## WRITTEN TASK
Quote from the first line below through the line that contains "コンビニおにぎりが文房具に！コンビニの定番", both included, and leave the pictures out.

## GIVEN DATA
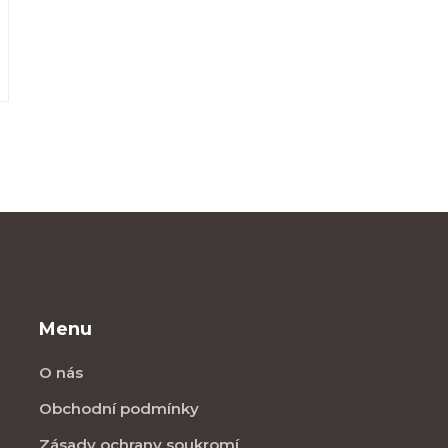
Menu
O nás
Obchodní podmínky
Zásady ochrany soukromí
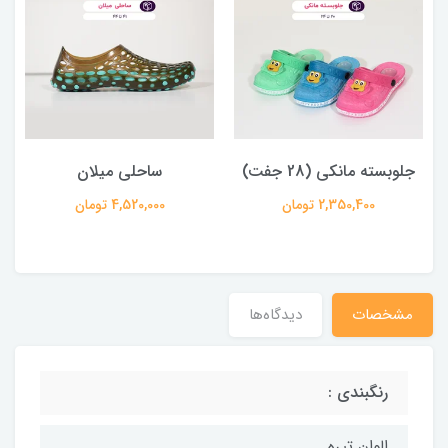
جلوبسته مانکی (28 جفت)
ساحلی میلان
2,350,400 تومان
4,520,000 تومان
مشخصات
دیدگاه‌ها
رنگبندی :
الوان تیره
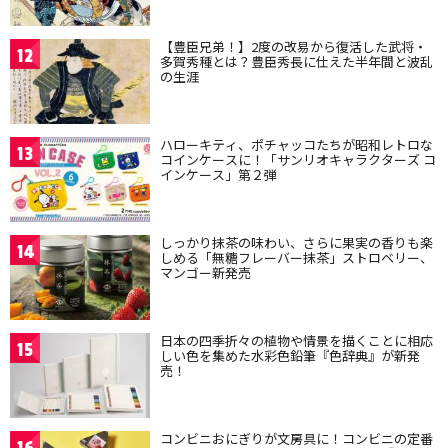
【豊臣兄弟！】2度の改易から復活した武将・
12
多賀秀種とは？豊臣秀長に仕えた半年間と波乱
の生涯
ハローキティ、ポチャッコたちが昭和レトロな
13
コインケースに！「サンリオキャラクターズ コ
インケース」第２弾
しっかり抹茶の味わい、さらに果実の香りも楽
14
しめる「無糖フレーバー抹茶」ストロベリー、
マンゴー新発売
日本の四季折々の植物や情景を描くことに相応
15
しい色を集めた水彩色鉛筆『色辞典』が新発
売！
コンビニおにぎりが文房具に！コンビニの定番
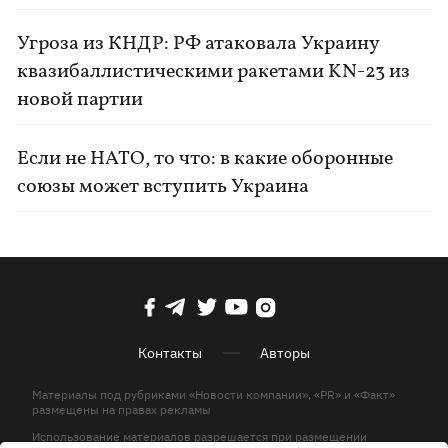
Угроза из КНДР: РФ атаковала Украину
квазибаллистическими ракетами KN-23 из
новой партии
Если не НАТО, то что: в какие оборонные
союзы может вступить Украина
Контакты
Авторы
Материалы под рубриками «Новости компании», «PR» и «Факт»
размещены на правах рекламы
Использование материалов разрешается при размещении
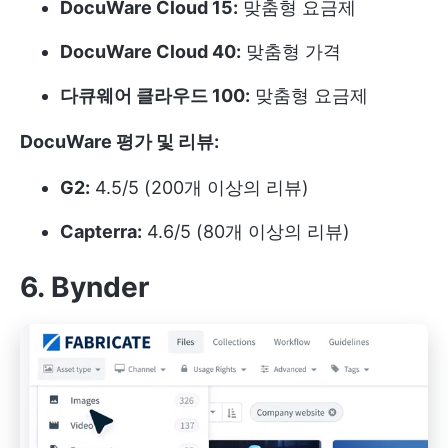
DocuWare Cloud 15:
맞춤형 요금제
DocuWare Cloud 40:
맞춤형 가격
다큐웨어 클라우드 100:
맞춤형 요금제
DocuWare 평가 및 리뷰:
G2:
4.5/5 (200개 이상의 리뷰)
Capterra:
4.6/5 (80개 이상의 리뷰)
6. Bynder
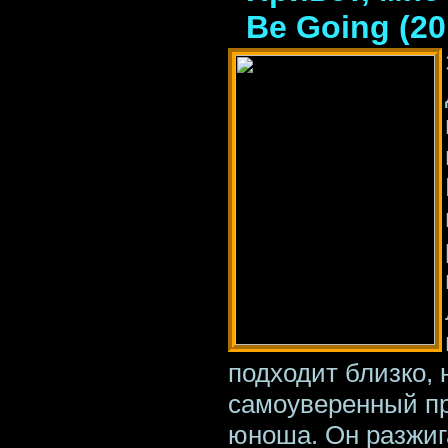
Be Going (2
подходит близко, 
самоуверенный пр
юноша. Он разжиг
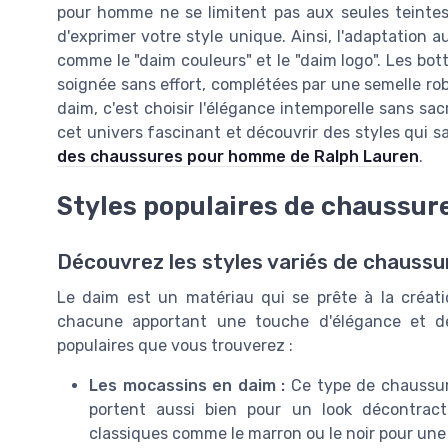
pour homme ne se limitent pas aux seules teintes
d'exprimer votre style unique. Ainsi, l'adaptation 
comme le "daim couleurs" et le "daim logo". Les bo
soignée sans effort, complétées par une semelle ro
daim, c'est choisir l'élégance intemporelle sans sacr
cet univers fascinant et découvrir des styles qui s
des chaussures pour homme de Ralph Lauren
.
Styles populaires de chaussu
Découvrez les styles variés de chaussu
Le daim est un matériau qui se prête à la créat
chacune apportant une touche d'élégance et de
populaires que vous trouverez :
Les mocassins en daim :
Ce type de chaussure
portent aussi bien pour un look décontrac
classiques comme le marron ou le noir pour une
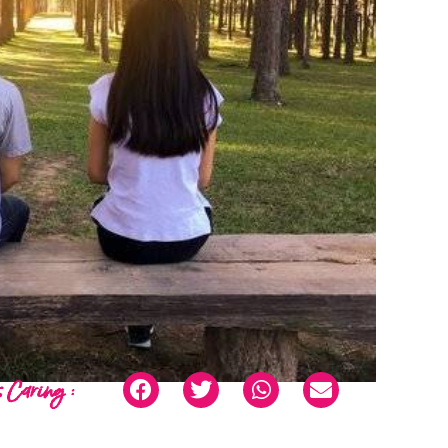
 Caring :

## ANSWER TO THE PROBLEM
Menu
O nás
Obchodní podmínky
Zásady ochrany soukromí
جلوبسته مانکی (28 جفت)
ساحلی میلان
2,350,400 تومان
4,520,000 تومان
مشخصات
دیدگاه‌ها
رنگبندی :
الوان تیره
【豊臣兄弟！】2度の改易から復活した武将・
12
多賀秀種とは？豊臣秀長に仕えた半年間と波乱
の生涯
ハローキティ、ポチャッコたちが昭和レトロな
13
コインケースに！「サンリオキャラクターズ コ
インケース」第２弾
しっかり抹茶の味わい、さらに果実の香りも楽
14
しめる「無糖フレーバー抹茶」ストロベリー、
マンゴー新発売
日本の四季折々の植物や情景を描くことに相応
15
しい色を集めた水彩色鉛筆『色辞典』が新発
売！
コンビニおにぎりが文房具に！コンビニの定番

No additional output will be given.